## Document passage
=== Section Start ===

The Green Blue set to launch new sustainability toolkit for event organisers.
Kate Fortnam, The Green Blue Campaign Manager
The Green Blue, the joint environment initiative created by the RYA and British Marine to encourage a more sustainable recreational boating sector, is encouraging anyone organising a boating event to think about how it can be made as environmentally sustainable as possible.
Sailing is dependent on the environment and there has undoubtedly been an increased interest among the UK boating community in the best practice we can follow to ensure we are doing all we can to minimise any impact on the habitats, wildlife and waters we share our boating activities with.
BIG EVENT, BIG CHANGES
We have seen Lendy Cowes Week and the Volvo Ocean Race stopover events both focusing on minimising the use of single-use plastics, as well as providing facilities for participants and spectators to recycle waste and refill their reusable water bottles.
Being environmentally sustainable does not just include waste management though, although this is a good starting point. It can also include water and energy use, the types of products being sold at an event, how a race course is designed to avoid areas with more sensitive wildlife and habitats and ensuring eco-friendly cleaning products are used on and off the water.
Kate Fortnam, Campaign Manager for The Green Blue, explains: “From recycling at sea to the use of bikes and electric vehicles, there are many steps that event organisers can take to help protect the environment. Performing an environmental audit of their sailing venue to identify and improve areas that can be made more sustainable is a good first step.
“Clubs should be seeking to ensure all their members use reusable water bottles as opposed to single-use plastic bottles. Installing an oil/fuel spill kit at their sailing venue to clean up accidental spills when refueling and implementing ‘check, clean and dry’ measures to minimise the spread of alien species around UK waters are also examples of best practice.
“Boating events can vary in size from a small club regatta with less than 20 boats to a larger boating event such as Lendy Cowes Week with up to 1,000 boats and 8,000 competitors involved in racing each day. Sustainability matters irrespective of event size and where it is taking place.

=== Section End ===

## Raw data
=== Section Start ===

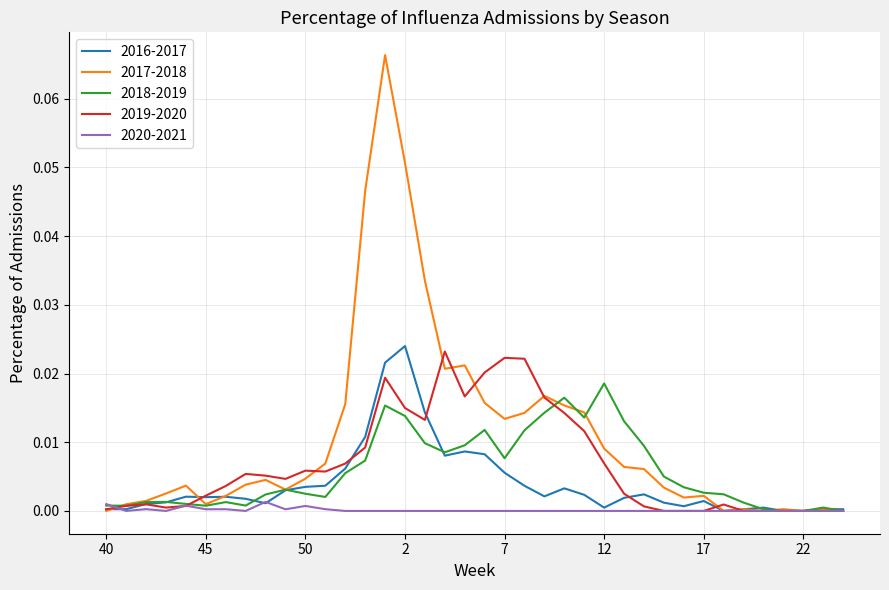

Which series has the largest range (max minus min)?

2017-2018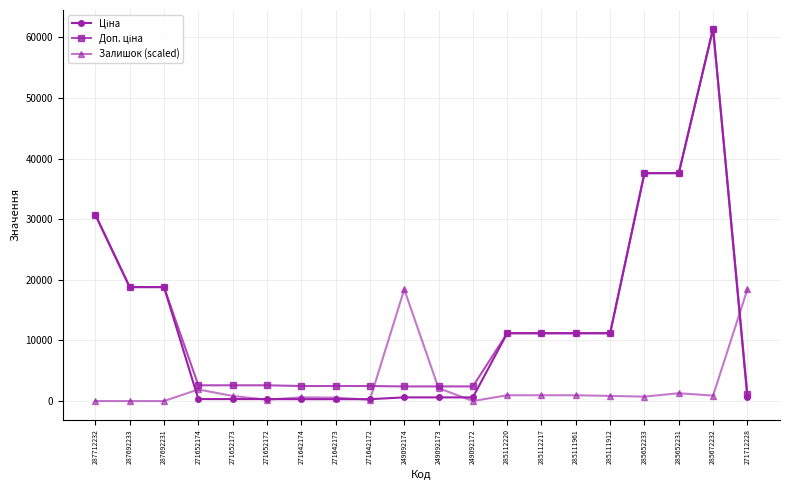

What is the maximum value shown in the chart?

61434.3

=== Section End ===

## Request
Reproduce the stretch of the article on sustainable boating events from "Being environmentally sustainable" through "good first step.", substituting "boating venue" for every occurrence of "sailing venue".

## Written answer
Being environmentally sustainable does not just include waste management though, although this is a good starting point. It can also include water and energy use, the types of products being sold at an event, how a race course is designed to avoid areas with more sensitive wildlife and habitats and ensuring eco-friendly cleaning products are used on and off the water.
Kate Fortnam, Campaign Manager for The Green Blue, explains: “From recycling at sea to the use of bikes and electric vehicles, there are many steps that event organisers can take to help protect the environment. Performing an environmental audit of their boating venue to identify and improve areas that can be made more sustainable is a good first step.